History of the Jesuits
After its founding in 1540, the Society of Jesus grew rapidly and assumed an important role in the renewal of the Catholic Church. Jesuits were educators, scholars, and missionaries throughout the world. They were also preachers and catechists who devoted themselves to the young, the sick, prisoners, prostitutes, and soldiers. They were often called upon to be confessors to the ruling families of Europe. By the time of Ignatius's death in 1556, there were about a thousand Jesuits. One century later, there were over fifteen thousand; near the end of the following century, almost twenty-three thousand.
As time passed, because of the high visibility of the Jesuits among religious orders, their strong defense of the papacy, their work in the missions on behalf of the indigenous peoples, their apparent power at royal courts and in the Church as well as because of their own pride and occasional failings in judgment, they aroused the hostility of many lay and clerical adversaries.
In 1773, bowing to heavy pressure from the courts of France, Spain, Portugal, and Naples, Clement XIV issued a document suppressing the Society of Jesus. He noted that he did so to maintain peace and tranquility within the Church. He listed the charges against the Society, but made no judgment about their accuracy, and avoided making any condemnation of the Society itself. Jesuit houses and colleges everywhere were seized by the local authorities. Some Jesuits were imprisoned; some were driven into exile. The superior general of the Society, Lorenzo Ricci, was imprisoned in Castel Sant'Angelo where he died two years later.
The Jesuits maintained their corporate identity only in Russia where the Empress Catherine, for her own political reasons, would not allow the papal decree to have its full effect. In the early nineteenth century, novices were admitted to the Society in various parts of the world, including the United States, through affiliation with the Society in Russia.

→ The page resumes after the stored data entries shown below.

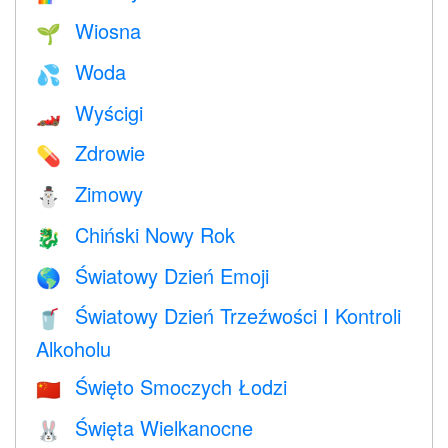
Wiosna
🌱
Woda
💦
Wyścigi
🏎
Zdrowie
💊
Zimowy
⛄
Chiński Nowy Rok
🐉
Światowy Dzień Emoji
🌎
Światowy Dzień Trzeźwości I Kontroli
🥤
Alkoholu
Święto Smoczych Łodzi
🇨🇳
Święta Wielkanocne
🐰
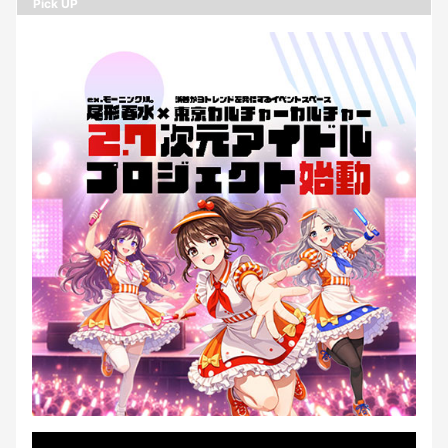
Pick UP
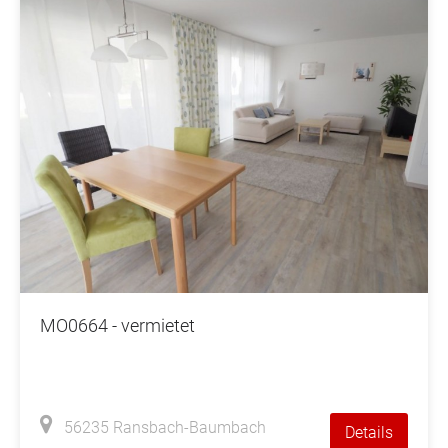
MO0664 - vermietet
56235 Ransbach-Baumbach
Details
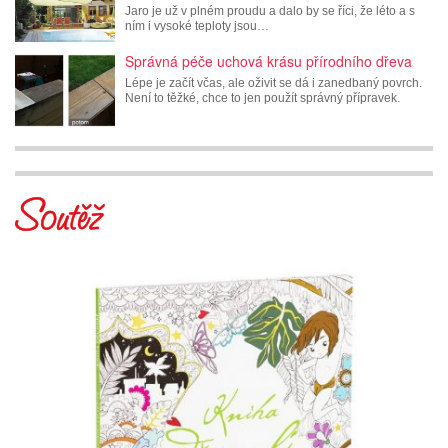
Jaro je už v plném proudu a dalo by se říci, že léto a s
ním i vysoké teploty jsou…
Správná péče uchová krásu přírodního dřeva
Lépe je začít včas, ale oživit se dá i zanedbaný povrch.
Není to těžké, chce to jen použít správný přípravek.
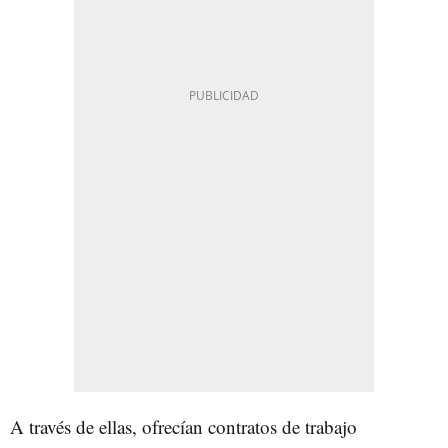
A través de ellas, ofrecían contratos de trabajo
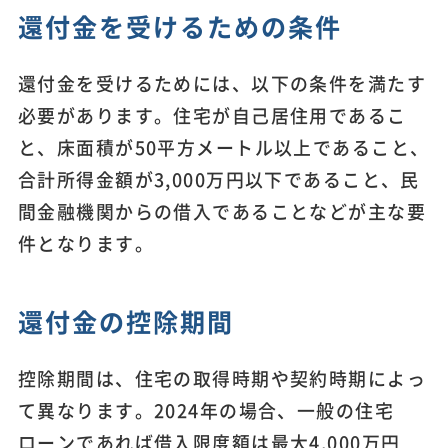
還付金を受けるための条件
還付金を受けるためには、以下の条件を満たす
必要があります。住宅が自己居住用であるこ
と、床面積が50平方メートル以上であること、
合計所得金額が3,000万円以下であること、民
間金融機関からの借入であることなどが主な要
件となります。
還付金の控除期間
控除期間は、住宅の取得時期や契約時期によっ
て異なります。2024年の場合、一般の住宅
ローンであれば借入限度額は最大4,000万円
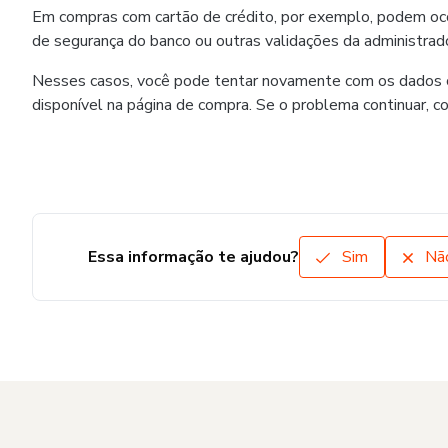
Em compras com cartão de crédito, por exemplo, podem ocorr
de segurança do banco ou outras validações da administrado
Nesses casos, você pode tentar novamente com os dados co
disponível na página de compra. Se o problema continuar, c
Essa informação te ajudou?
Sim
Nã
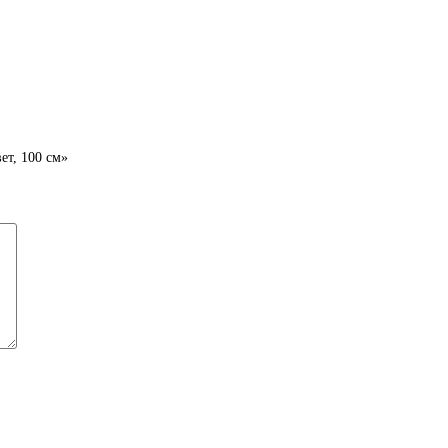
ет, 100 см»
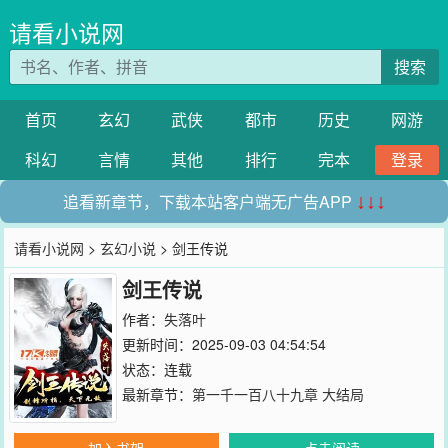
请看小说网
搜索
首页
玄幻
武侠
都市
历史
网游
科幻
言情
其他
排行
完本
登录
追看新章节，下载本站客户端无广告APP
↓↓↓
请看小说网
>
玄幻小说
> 剑王传说
剑王传说
作者：
失落叶
更新时间：2025-09-03 04:54:54
状态：连载
最新章节：
第一千一百八十九章 大结局
加入书架
点击阅读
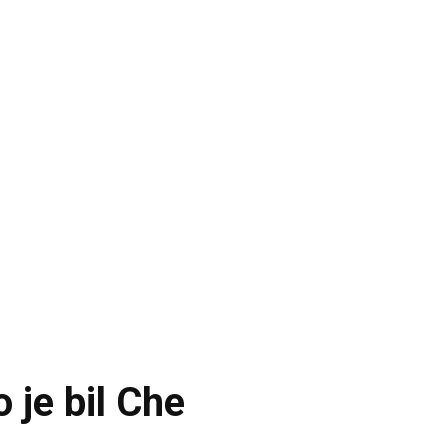
 je bil Che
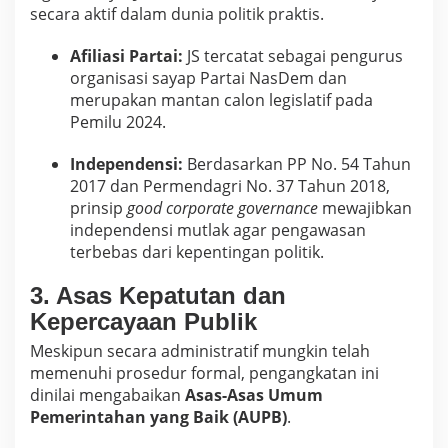
secara aktif dalam dunia politik praktis.
Afiliasi Partai:
JS tercatat sebagai pengurus
organisasi sayap Partai NasDem dan
merupakan mantan calon legislatif pada
Pemilu 2024.
Independensi:
Berdasarkan PP No. 54 Tahun
2017 dan Permendagri No. 37 Tahun 2018,
prinsip
good corporate governance
mewajibkan
independensi mutlak agar pengawasan
terbebas dari kepentingan politik.
3. Asas Kepatutan dan
Kepercayaan Publik
Meskipun secara administratif mungkin telah
memenuhi prosedur formal, pengangkatan ini
dinilai mengabaikan
Asas-Asas Umum
Pemerintahan yang Baik (AUPB)
.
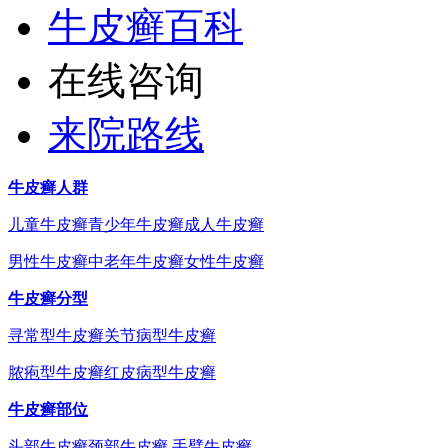
牛皮癣百科
在线咨询
来院路线
牛皮癣人群
儿童牛皮癣
青少年牛皮癣
成人牛皮癣
男性牛皮癣
中老年牛皮癣
女性牛皮癣
牛皮癣分型
寻常型牛皮癣
关节病型牛皮癣
脓疱型牛皮癣
红皮病型牛皮癣
牛皮癣部位
头部牛皮癣
颈部牛皮癣
手臂牛皮癣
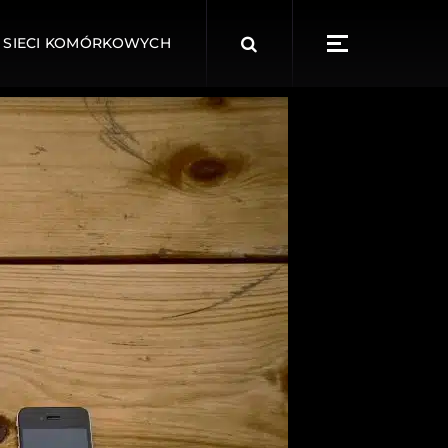
 SIECI KOMÓRKOWYCH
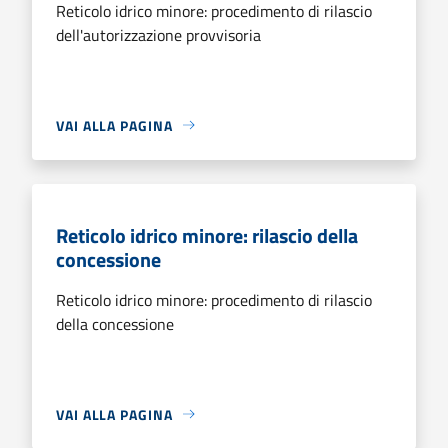
Reticolo idrico minore: procedimento di rilascio
dell'autorizzazione provvisoria
VAI ALLA PAGINA
Reticolo idrico minore: rilascio della
concessione
Reticolo idrico minore: procedimento di rilascio
della concessione
VAI ALLA PAGINA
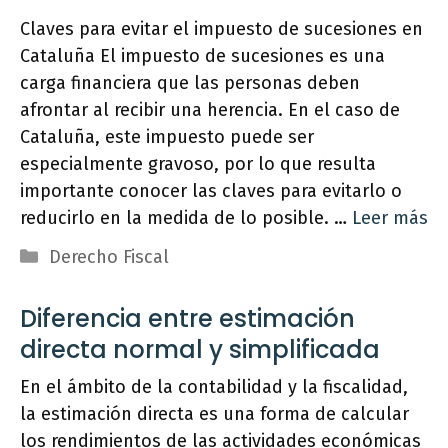
Claves para evitar el impuesto de sucesiones en
Cataluña El impuesto de sucesiones es una
carga financiera que las personas deben
afrontar al recibir una herencia. En el caso de
Cataluña, este impuesto puede ser
especialmente gravoso, por lo que resulta
importante conocer las claves para evitarlo o
reducirlo en la medida de lo posible. …
Leer más
Categorías
Derecho Fiscal
Diferencia entre estimación
directa normal y simplificada
En el ámbito de la contabilidad y la fiscalidad,
la estimación directa es una forma de calcular
los rendimientos de las actividades económicas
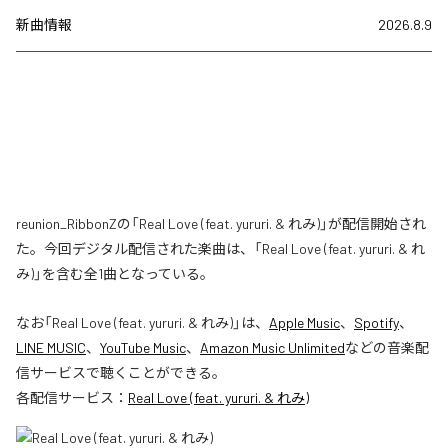
新曲情報
2026.8.9
reunion_RibbonZの「Real Love (feat. yururi. & れみ)」が配信開始され
た。今回デジタル配信された楽曲は、「Real Love (feat. yururi. & れ
み)」を含む全1曲となっている。
なお「
Real Love (feat. yururi. & れみ)
」は、
Apple Music
、
Spotify
、
LINE MUSIC
、
YouTube Music
、
Amazon Music Unlimited
などの音楽配
信サービスで聴くことができる。
各配信サービス：
Real Love (feat. yururi. & れみ)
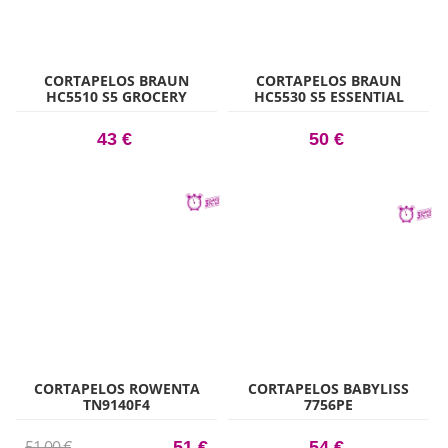
CORTAPELOS BRAUN
CORTAPELOS BRAUN
HC5510 S5 GROCERY
HC5530 S5 ESSENTIAL
43 €
50 €
CORTAPELOS ROWENTA
CORTAPELOS BABYLISS
TN9140F4
7756PE
51,00 €
51 €
54 €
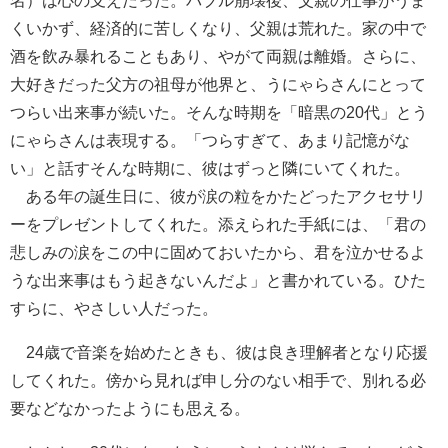
名）は心の支えだった。バブル崩壊後、父親の仕事がうま
くいかず、経済的に苦しくなり、父親は荒れた。家の中で
酒を飲み暴れることもあり、やがて両親は離婚。さらに、
大好きだった父方の祖母が他界と、うにゃらさんにとって
つらい出来事が続いた。そんな時期を「暗黒の20代」とう
にゃらさんは表現する。「つらすぎて、あまり記憶がな
い」と話すそんな時期に、彼はずっと隣にいてくれた。
ある年の誕生日に、彼が涙の粒をかたどったアクセサリ
ーをプレゼントしてくれた。添えられた手紙には、「君の
悲しみの涙をこの中に固めておいたから、君を泣かせるよ
うな出来事はもう起きないんだよ」と書かれている。ひた
すらに、やさしい人だった。
24歳で音楽を始めたときも、彼は良き理解者となり応援
してくれた。傍から見れば申し分のない相手で、別れる必
要などなかったようにも思える。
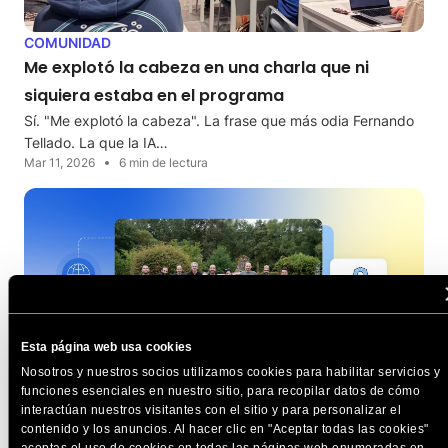
COMUNIDAD
Me explotó la cabeza en una charla que ni
siquiera estaba en el programa
Sí. "Me explotó la cabeza". La frase que más odia Fernando
Tellado. La que la IA…
Mar 11, 2026
6 min de lectura
Esta página web usa cookies
Nosotros y nuestros socios utilizamos cookies para habilitar servicios y
funciones esenciales en nuestro sitio, para recopilar datos de cómo
COMUNIDAD
interactúan nuestros visitantes con el sitio y para personalizar el
Rural Hackers: tecnología que cambia vidas en
contenido y los anuncios. Al hacer clic en "Aceptar todas las cookies"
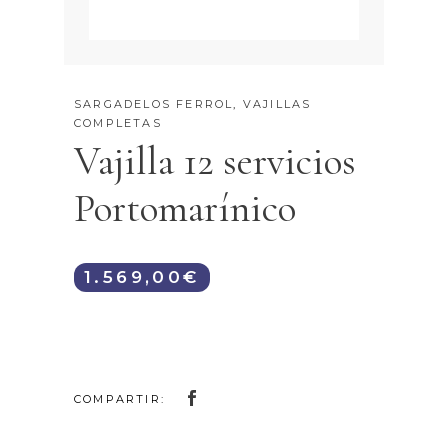
SARGADELOS FERROL
,
VAJILLAS
COMPLETAS
Vajilla 12 servicios
Portomarínico
1.569,00
€
COMPARTIR:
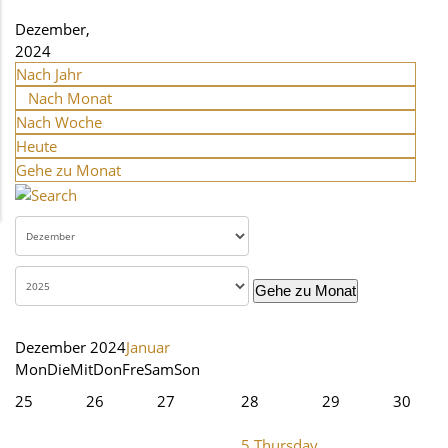
Dezember,
2024
Nach Jahr
Nach Monat
Nach Woche
Heute
Gehe zu Monat
Gehe zu Monat
Dezember 2024
Januar
Mon
Die
Mit
Don
Fre
Sam
Son
25
26
27
28
29
30
5
Thursday,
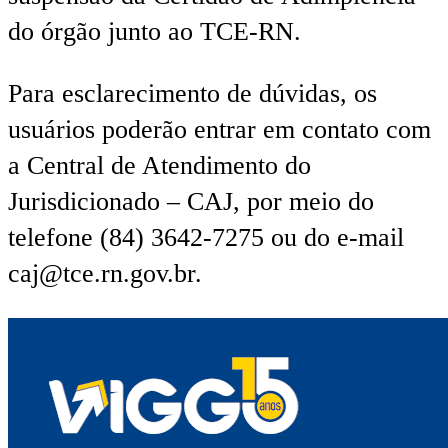
do órgão junto ao TCE-RN.
Para esclarecimento de dúvidas, os
usuários poderão entrar em contato com
a Central de Atendimento do
Jurisdicionado – CAJ, por meio do
telefone (84) 3642-7275 ou do e-mail
caj@tce.rn.gov.br.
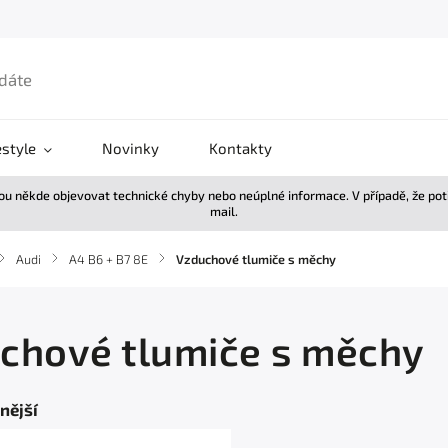
estyle
Novinky
Kontakty
žou někde objevovat technické chyby nebo neúplné informace. V případě, že po
mail.
/
Audi
/
A4 B6 + B7 8E
/
Vzduchové tlumiče s měchy
chové tlumiče s měchy
nější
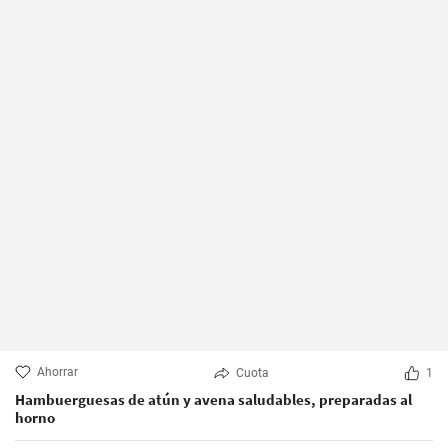
Ahorrar
Cuota
1
Hambuerguesas de atún y avena saludables, preparadas al
horno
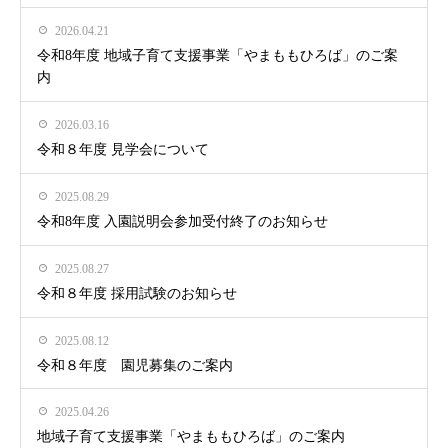
2026.04.21
令和8年度 地域子育て支援事業「やまももひろば」のご案
内
2026.03.16
令和８年度 見学会について
2025.08.29
令和8年度 入園説明会参加受付終了のお知らせ
2025.08.27
令和８年度 採用試験のお知らせ
2025.08.12
令和８年度 園児募集のご案内
2025.04.26
地域子育て支援事業「やまももひろば」のご案内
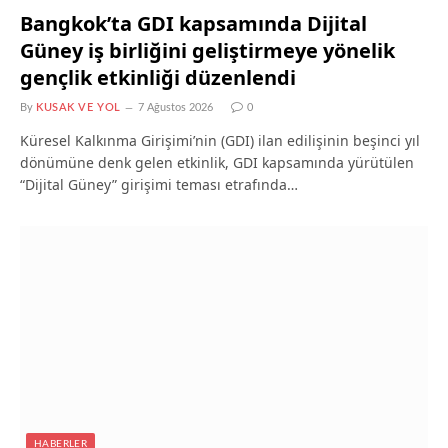
Bangkok’ta GDI kapsamında Dijital
Güney iş birliğini geliştirmeye yönelik
gençlik etkinliği düzenlendi
By
KUSAK VE YOL
7 Ağustos 2026
0
Küresel Kalkınma Girişimi’nin (GDI) ilan edilişinin beşinci yıl
dönümüne denk gelen etkinlik, GDI kapsamında yürütülen
“Dijital Güney” girişimi teması etrafında…
HABERLER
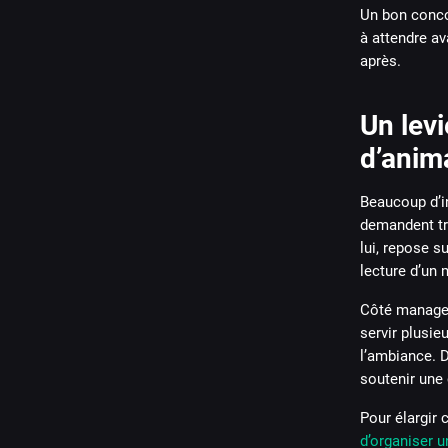
Un bon conco
à attendre a
après.
Un levi
d’anim
Beaucoup d’in
demandent tr
lui, repose 
lecture d’un 
Côté managem
servir plusie
l’ambiance. D
soutenir une
Pour élargir c
d’organiser u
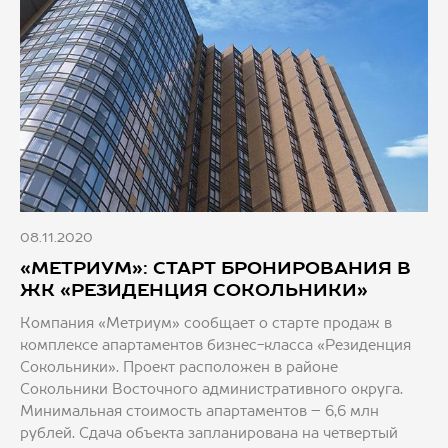
08.11.2020
«МЕТРИУМ»: СТАРТ БРОНИРОВАНИЯ В
ЖК «РЕЗИДЕНЦИЯ СОКОЛЬНИКИ»
Компания «Метриум» сообщает о старте продаж в
комплексе апартаментов бизнес-класса «Резиденция
Сокольники». Проект расположен в районе
Сокольники Восточного административного округа.
Минимальная стоимость апартаментов – 6,6 млн
рублей. Сдача объекта запланирована на четвертый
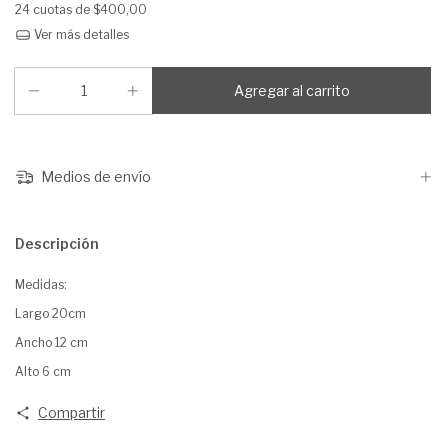
24
cuotas de
$400,00
Ver más detalles
Medios de envío
Descripción
Medidas:
Largo 20cm
Ancho 12 cm
Alto 6 cm
Compartir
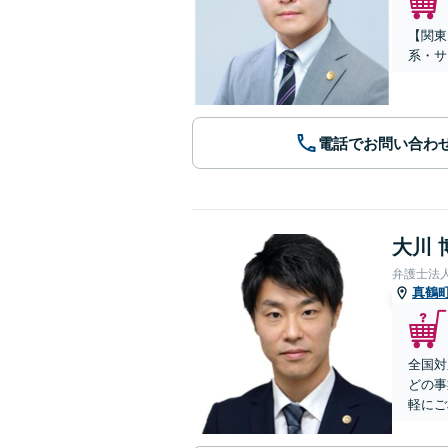
【関東
系・サ
電話でお問い合わ
大川 
弁護士法
真鶴
全国対
どの事
軽にご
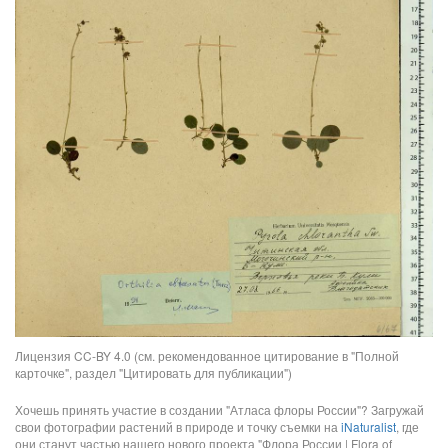
Лицензия CC-BY 4.0 (см. рекомендованное цитирование в "Полной
карточке", раздел "Цитировать для публикации")
Хочешь принять участие в создании "Атласа флоры России"? Загружай
свои фотографии растений в природе и точку съемки на
iNaturalist
, где
они станут частью нашего нового проекта "Флора России | Flora of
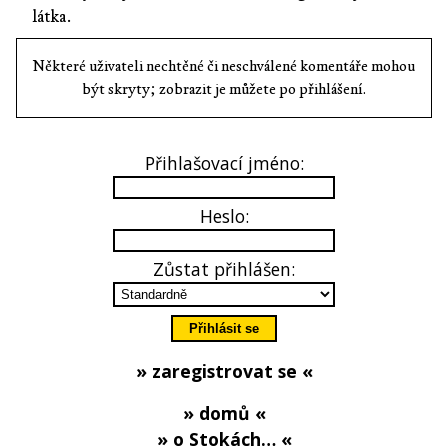
látka.
Některé uživateli nechtěné či neschválené komentáře mohou
být skryty; zobrazit je můžete po přihlášení.
Přihlašovací jméno:
Heslo:
Zůstat přihlášen:
» zaregistrovat se «
» domů «
» o Stokách… «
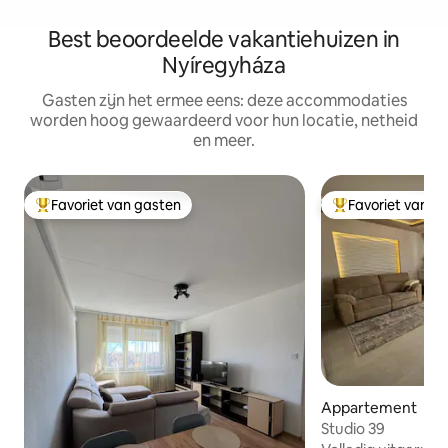
Best beoordeelde vakantiehuizen in
Nyíregyháza
Gasten zijn het ermee eens: deze accommodaties
worden hoog gewaardeerd voor hun locatie, netheid
en meer.
Favoriet van gasten
Favoriet van g
Topfavoriet van gasten
Topfavoriet van 
Appartement
Studio 39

On August 7, 1814, Pope Pius VII, responding to the desires of those who wished the Jesuits to resume work in education and in the foreign missions, restored the Society throughout the world. By the end of the century Jesuit schools and missions were as numerous as before 1773.
Today, the Society of Jesus has nearly twenty-five thousand members world-wide. Its members dedicate themselves to the service of the Church under their superior general, Very Rev. Peter-Hans Kolvenbach. Through its missions, its parishes, and its educational institutions, it lives out a world-affirming commitment to the service of faith and the promotion of justice.